The void pointer is mainly used to call the API functions that require the void * parameter.

 

(6) pointer arithmetic operations

You can add or subtract integers from the pointer. Add the value X to the pointer of the T type. If the value of the pointer is P, P + X * (sizeof (T) is obtained )).

byte b = 10;byte* pB = &b;pB--;

If the two pointer types are the same, one pointer can be subtracted from the other. In the result, the value of one long type is the result of division of the number of bytes occupied by the two difference types.

byte b1 = 10;byte* pB1 = &b1;byte b2= 11;byte* pB2 = &b2;long l = pB1 - pB2;

 

(7) sizeof Operator

The sizeof operator is used. Its parameter is the name of the data type, and the number of characters of this type is returned.

int x = sizeof(int);//4

 

(8) structure pointer: access operator for pointer members

The structure pointer works in the same way as the predefined Value Type pointer. However, there is a condition that the structure cannot contain any reference type, because the pointer cannot point to any reference type.

MyStruct * pStruct; MyStruct myStruct = new MyStruct (); pStruct = & myStruct; // access the structure member value (* pStruct) through a pointer ). X = 4; // another syntax * pStruct-> X = 4;

 

(9) class member pointer

You cannot create a pointer to the class because the garbage collection period does not maintain any information about the pointer. It only maintains reference information, and the heap will be moved during the garbage collection process, this will cause pointer pointing errors. To solve this problem, you need to use the fixed keyword to tell the Garbage Collector not to move these objects.

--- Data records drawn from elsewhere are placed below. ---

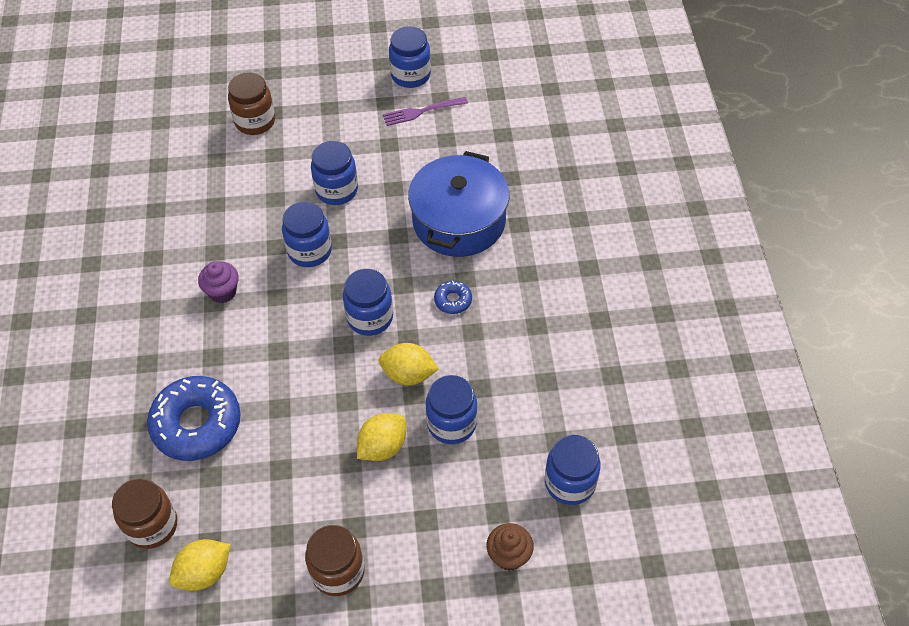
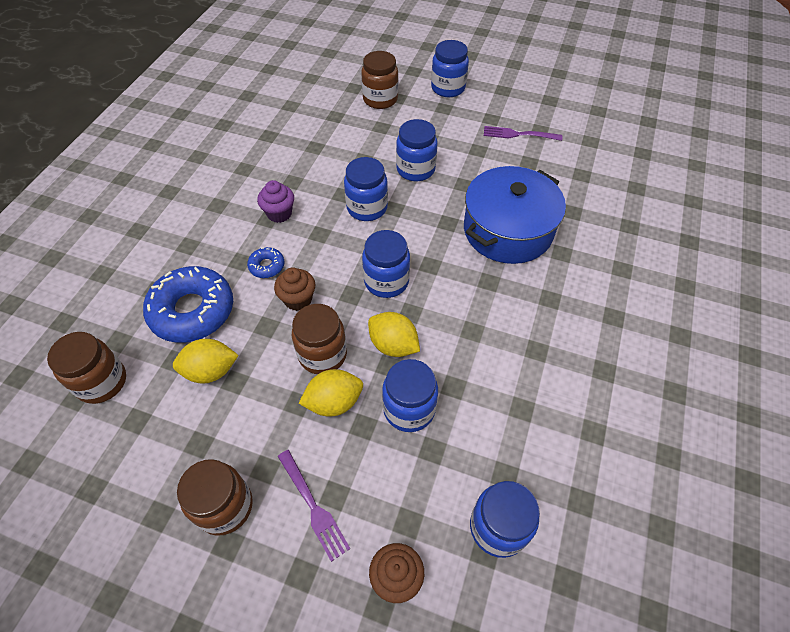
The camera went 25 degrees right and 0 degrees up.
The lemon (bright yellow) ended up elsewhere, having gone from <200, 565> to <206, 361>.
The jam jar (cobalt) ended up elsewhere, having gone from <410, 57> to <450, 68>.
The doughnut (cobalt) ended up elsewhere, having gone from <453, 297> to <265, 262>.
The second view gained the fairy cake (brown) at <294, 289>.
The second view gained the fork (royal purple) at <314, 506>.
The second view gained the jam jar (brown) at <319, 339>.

MyClass myClass = new MyClass (); fixed (double * pX = & (myClass. x) // multiple such pointers can be placed before the code block Multiple fixed (long * pX = & (myClass. y), pZ = & (myClass. z) // you can declare {fixed (long * pW & (myClass. w) // nested declaration {}}

 

2. Use pointers to optimize performance

1. Create a stack-based array

A major application area of pointers: Creating arrays with high performance and low system overhead in the stack. To create a high-performance array, another Keyword: stackalloc is required. The stackalloc command prompts that the. NET Runtime Library allocates a certain amount of memory on the stack (the number of bytes occupied by the Data Type multiplied by the number of items ). When calling the stackalloc command, you must provide the data type to be stored (which must be a value type) and the number of data items to be stored.

decimal* pDecimal = stackalloc decimal[10];

The number of items can also be a variable:

int size = 5;decimal* pDecimal = stackalloc decimal[size];

Stackalloc always returns a pointer to the allocated data type, pointing to the top of the newly allocated memory block.

You can use the pointer algorithm to access the next element of the array. Use the expression * (pDecimal + X) to access the Elements marked as X in the array.

* PDecimal = 1; // array 1st items * (pDecimal + 1) = 2; // array 2nd items C # Another method is defined to access the array, the method is the same as the normal array access method. PDecimal [0] = 1; // equivalent to * pDecimal = 1; pDecimal [1] = 2; // equivalent to * (pDecimal + 1) = 2;

Note that the compiler cannot check the variables when using pointers. When the number of accessed items exceeds the number of allocated items, an exception is thrown at runtime.

pDecimal[20] = 21;

When using pointers to achieve high performance, you also have to pay some price: You need to make sure you know what you are doing, otherwise it will throw a very strange running error.